In the data that follows, find the line with "wine bottle: present [1644,534,1676,646]"; transcribe it, every later line up to the one with "soap dispenser: present", and that line as well, exactly and with no others.

Extracted data:
▼

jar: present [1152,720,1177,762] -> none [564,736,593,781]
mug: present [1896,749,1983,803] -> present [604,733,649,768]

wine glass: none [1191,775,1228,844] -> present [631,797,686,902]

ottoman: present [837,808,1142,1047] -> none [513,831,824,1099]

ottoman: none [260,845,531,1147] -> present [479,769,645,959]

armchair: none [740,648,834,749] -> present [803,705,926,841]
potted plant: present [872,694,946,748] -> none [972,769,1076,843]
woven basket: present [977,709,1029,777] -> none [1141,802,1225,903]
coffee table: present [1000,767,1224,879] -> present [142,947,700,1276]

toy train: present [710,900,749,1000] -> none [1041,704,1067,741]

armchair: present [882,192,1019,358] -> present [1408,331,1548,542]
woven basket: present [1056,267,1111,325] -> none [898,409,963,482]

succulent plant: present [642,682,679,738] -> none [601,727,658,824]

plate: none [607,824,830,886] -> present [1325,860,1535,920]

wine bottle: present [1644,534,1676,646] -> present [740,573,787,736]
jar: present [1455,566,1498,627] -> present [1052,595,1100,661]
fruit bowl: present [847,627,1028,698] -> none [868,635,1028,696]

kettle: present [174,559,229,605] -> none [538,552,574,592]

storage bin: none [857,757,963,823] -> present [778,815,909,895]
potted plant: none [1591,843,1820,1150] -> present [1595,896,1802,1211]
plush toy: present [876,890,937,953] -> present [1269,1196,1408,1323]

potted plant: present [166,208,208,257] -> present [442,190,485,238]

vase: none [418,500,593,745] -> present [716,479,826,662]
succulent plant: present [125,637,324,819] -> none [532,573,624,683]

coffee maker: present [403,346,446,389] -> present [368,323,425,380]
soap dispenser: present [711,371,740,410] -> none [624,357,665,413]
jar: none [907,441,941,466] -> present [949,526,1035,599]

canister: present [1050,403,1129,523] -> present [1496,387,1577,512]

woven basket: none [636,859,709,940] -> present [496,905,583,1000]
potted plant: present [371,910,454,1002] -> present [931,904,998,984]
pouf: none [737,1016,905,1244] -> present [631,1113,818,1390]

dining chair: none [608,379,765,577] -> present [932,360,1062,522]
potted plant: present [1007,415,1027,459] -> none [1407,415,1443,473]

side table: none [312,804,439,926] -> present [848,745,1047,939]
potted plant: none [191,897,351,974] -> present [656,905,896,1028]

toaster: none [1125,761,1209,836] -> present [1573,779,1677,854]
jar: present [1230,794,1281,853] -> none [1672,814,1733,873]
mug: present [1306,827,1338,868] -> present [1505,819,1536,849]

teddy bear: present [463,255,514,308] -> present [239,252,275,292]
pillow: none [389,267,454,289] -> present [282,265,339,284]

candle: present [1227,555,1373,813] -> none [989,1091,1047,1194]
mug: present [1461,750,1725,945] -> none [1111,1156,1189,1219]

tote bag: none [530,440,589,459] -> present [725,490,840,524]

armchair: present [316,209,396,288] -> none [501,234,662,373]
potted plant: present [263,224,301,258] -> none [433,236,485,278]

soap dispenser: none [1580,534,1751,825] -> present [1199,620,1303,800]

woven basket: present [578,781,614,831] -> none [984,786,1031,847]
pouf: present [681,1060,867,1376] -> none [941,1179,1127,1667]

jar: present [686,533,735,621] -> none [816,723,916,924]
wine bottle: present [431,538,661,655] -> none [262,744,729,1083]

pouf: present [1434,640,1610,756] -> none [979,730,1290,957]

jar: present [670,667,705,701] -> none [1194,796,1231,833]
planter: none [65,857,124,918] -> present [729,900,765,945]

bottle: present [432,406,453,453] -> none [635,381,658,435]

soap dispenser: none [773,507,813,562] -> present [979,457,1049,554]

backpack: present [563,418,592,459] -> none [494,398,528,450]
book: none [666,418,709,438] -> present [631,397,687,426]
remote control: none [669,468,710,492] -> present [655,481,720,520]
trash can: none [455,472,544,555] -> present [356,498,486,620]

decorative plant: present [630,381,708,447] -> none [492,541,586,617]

▲

Response to the task:
wine bottle: present [1644,534,1676,646] -> present [740,573,787,736]
jar: present [1455,566,1498,627] -> present [1052,595,1100,661]
fruit bowl: present [847,627,1028,698] -> none [868,635,1028,696]

kettle: present [174,559,229,605] -> none [538,552,574,592]

storage bin: none [857,757,963,823] -> present [778,815,909,895]
potted plant: none [1591,843,1820,1150] -> present [1595,896,1802,1211]
plush toy: present [876,890,937,953] -> present [1269,1196,1408,1323]

potted plant: present [166,208,208,257] -> present [442,190,485,238]

vase: none [418,500,593,745] -> present [716,479,826,662]
succulent plant: present [125,637,324,819] -> none [532,573,624,683]

coffee maker: present [403,346,446,389] -> present [368,323,425,380]
soap dispenser: present [711,371,740,410] -> none [624,357,665,413]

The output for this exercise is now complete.